The Inner Critic

What the fuck are you doing here?

I'm supposed to talk to you, have a conversation with you.

And who the fuck is dumb enough to ask you to do that?

It's a writing exercise. Frankly, I'm afraid to talk to you, but here we are.

So what the fuck do you want?

You've lived inside my head for so many years. Don't you get tired of putting me down, nagging me and telling me I'm not good enough?

No.

Care to elaborate?

There is nothing much to say. You're my bitch.

I see. Aren't you concerned how I would feel? My mental state? You caused me so much anxiety and pain!

Oh boo hoo, now you're gonna cry and be overdramatic and post your pitiful angsts on Facebook like you always do? You're pathetic.
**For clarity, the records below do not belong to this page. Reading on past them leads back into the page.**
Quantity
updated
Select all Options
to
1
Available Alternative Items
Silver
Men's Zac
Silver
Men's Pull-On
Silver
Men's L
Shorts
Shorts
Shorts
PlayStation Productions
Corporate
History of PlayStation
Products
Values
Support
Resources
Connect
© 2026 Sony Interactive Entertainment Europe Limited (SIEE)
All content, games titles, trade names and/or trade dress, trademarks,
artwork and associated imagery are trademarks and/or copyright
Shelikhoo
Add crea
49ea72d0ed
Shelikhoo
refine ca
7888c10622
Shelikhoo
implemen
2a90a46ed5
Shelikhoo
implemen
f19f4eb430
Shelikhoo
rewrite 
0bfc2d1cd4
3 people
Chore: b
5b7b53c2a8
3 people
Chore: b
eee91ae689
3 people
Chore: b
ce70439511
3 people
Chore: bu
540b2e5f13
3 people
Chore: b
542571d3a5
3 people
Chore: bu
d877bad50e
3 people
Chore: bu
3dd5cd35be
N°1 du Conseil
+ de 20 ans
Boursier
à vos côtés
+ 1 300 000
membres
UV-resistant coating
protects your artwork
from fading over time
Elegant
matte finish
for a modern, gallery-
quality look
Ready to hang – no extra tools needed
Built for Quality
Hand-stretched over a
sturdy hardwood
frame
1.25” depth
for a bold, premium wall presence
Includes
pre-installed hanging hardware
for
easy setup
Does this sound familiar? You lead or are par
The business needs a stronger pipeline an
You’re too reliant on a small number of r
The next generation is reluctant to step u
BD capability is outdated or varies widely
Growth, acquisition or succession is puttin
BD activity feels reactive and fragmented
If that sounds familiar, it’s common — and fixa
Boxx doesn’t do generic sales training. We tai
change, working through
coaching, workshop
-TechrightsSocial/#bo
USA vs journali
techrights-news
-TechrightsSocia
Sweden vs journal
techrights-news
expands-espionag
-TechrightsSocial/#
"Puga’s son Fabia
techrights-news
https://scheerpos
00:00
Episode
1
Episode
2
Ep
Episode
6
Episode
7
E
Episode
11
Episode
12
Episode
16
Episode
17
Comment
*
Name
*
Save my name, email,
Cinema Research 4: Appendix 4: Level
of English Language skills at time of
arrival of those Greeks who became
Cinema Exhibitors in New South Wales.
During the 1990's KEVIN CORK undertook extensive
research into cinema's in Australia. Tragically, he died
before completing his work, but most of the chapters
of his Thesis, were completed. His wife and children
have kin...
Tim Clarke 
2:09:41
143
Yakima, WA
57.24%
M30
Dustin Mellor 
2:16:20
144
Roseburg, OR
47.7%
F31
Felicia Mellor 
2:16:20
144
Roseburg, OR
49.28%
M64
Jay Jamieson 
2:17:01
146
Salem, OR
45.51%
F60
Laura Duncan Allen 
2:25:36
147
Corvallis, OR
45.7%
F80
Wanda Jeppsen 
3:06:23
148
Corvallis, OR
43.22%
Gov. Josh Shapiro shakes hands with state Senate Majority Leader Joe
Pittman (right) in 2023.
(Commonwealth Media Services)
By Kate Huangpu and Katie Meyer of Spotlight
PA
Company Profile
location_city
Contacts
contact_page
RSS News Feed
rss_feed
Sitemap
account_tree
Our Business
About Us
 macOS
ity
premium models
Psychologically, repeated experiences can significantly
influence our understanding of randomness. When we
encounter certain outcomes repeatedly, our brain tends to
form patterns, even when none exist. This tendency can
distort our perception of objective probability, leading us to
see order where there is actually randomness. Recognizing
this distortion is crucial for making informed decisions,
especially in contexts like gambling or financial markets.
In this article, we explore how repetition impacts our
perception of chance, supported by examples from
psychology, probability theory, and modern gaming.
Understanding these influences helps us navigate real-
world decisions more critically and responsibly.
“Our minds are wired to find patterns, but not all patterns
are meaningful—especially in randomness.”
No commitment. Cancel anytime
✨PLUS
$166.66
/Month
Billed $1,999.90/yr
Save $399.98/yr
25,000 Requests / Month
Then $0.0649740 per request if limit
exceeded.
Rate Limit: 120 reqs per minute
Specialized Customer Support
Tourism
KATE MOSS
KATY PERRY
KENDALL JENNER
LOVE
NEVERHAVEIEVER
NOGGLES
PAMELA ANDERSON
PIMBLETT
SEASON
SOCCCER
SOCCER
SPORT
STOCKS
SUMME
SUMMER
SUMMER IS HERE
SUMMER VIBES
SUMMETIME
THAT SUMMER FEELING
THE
I'm not! Stop saying that?

Why? Because deep down, you know it's true?

It's not! You're just being mean and really negative.

I don't think you're smart enough to figure out you need me.

And why would I need you?

Bitch, without me, you wouldn't have gotten this far in life without second-guessing your shit.

That's not true. I've survived in spite of you!

I don't care what you believe! You're never going to get rid of me no matter how many dumb shrinks you see to silence me. Hell, I'm the one telling you that you're wasting your money on utterly useless therapy when all you needed was listen to me.

Well, you're not exactly the wise guru that I would hope.

No one gives a shit on what you hope. Now fuck off and leave me alone!